In an in vivo multiple myeloma model, mice received a single administration of anti-BCMA CAR T cells cultured under various conditions; all treatment groups demonstrated tumor regression regardless of culture conditions. In a model of tumor relapse, two weeks after tumor clearance, surviving mice were re-challenged with the same multiple myeloma tumors on the opposite flank; only animals that had been treated with anti-BCMA CAR T cells cultured with the PI3K inhibitor were able to resist subsequent tumor challenge.

These data suggest that inhibition of PI3K during ex vivo expansion may generate a superior anti-BCMA CAR T cell product for clinical use; this approach could potentially apply to the manufacture of CAR T cell therapies against other oncology targets.
Abstract #3094: A Novel and Highly Potent CAR T Cell Drug Product for Treatment of BCMA-Expressing Hematological Malignancies

Overview and results, presented by Alena Chekmasova, Ph.D., bluebird bio, include:

bluebird bio has developed a CAR targeting BCMA (bb2121) that consists of an extracellular single chain variable fragment scFv antigen recognition domain derived from antibodies to BCMA linked to CD137 (4-1BB) co-stimulatory and CD3zeta chain signaling domains.

Based on receptor density quantification, bb2121 can recognize tumor cells expressing less than 1,000 BCMA molecules per cell.
In a preclinical BCMA+ multiple myeloma xenograft model, a single IV administration of bb2121 anti-BCMA CAR T cells resulted in rapid and sustained elimination of the tumors with 100 percent survival, while a month-long course of anti-myeloma therapy Velcade (bortezomib) only delayed tumor growth.

Using flow cytometry and immunohistochemistry, bb2121 T cells were shown to rapidly target and infiltrate tumors, and T cell expansion was correlated with tumor regression.

bb2121 anti-BCMA CAR T cells also induced xenograft regression and enhanced survival in a preclinical model of advanced Burkitt’s lymphoma.

Taken together, these studies support the potential clinical application of bb2121 for the treatment of patients with tumors expressing BCMA.

Abstract #3243: Characterization of Lentiviral Vector Derived Anti-BCMA CAR T Cells Reveals Key Parameters for Robust Manufacturing of Cell-Based Gene Therapies for Multiple Myeloma

Overview and results, presented by Graham W.J. Lilley, M.Sc., bluebird bio, include:

Successful personalized medicine will require robust and reproducible drug product manufacturing. A series of experiments were conducted to determine whether variations in anti-BCMA CAR surface expression resulted in changes in the activity of CAR T cells.
T cells transduced with varying amounts of virus to yield different amounts of CAR surface expression were diluted with donor-matched untransduced cells to achieve a uniform population of T cells containing 26 ± 4 percent anti-BCMA CAR T cells. When exposed to tumor, these CAR T cell populations exhibited no difference in cytotoxicity against BCMA-expressing cells.

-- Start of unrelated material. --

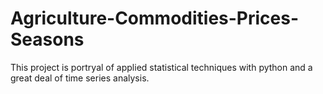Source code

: # Agriculture-Commodities-Prices-Seasons
This project is portryal of applied statistical techniques with python and a great deal of time series analysis.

All T cell productions easily achieved a level of anti-BCMA CAR expression that resulted in potent anti-BCMA activity, thus potency of the final drug product was shown to be independent of total anti-BCMA CAR expression on the cell surface.

These data show that the bluebird bio T cell manufacturing process has the potential to overcome significant challenges associated with personalized medicine by reducing the effects of variability while maintaining potency in autologous cellular drug product manufacturing.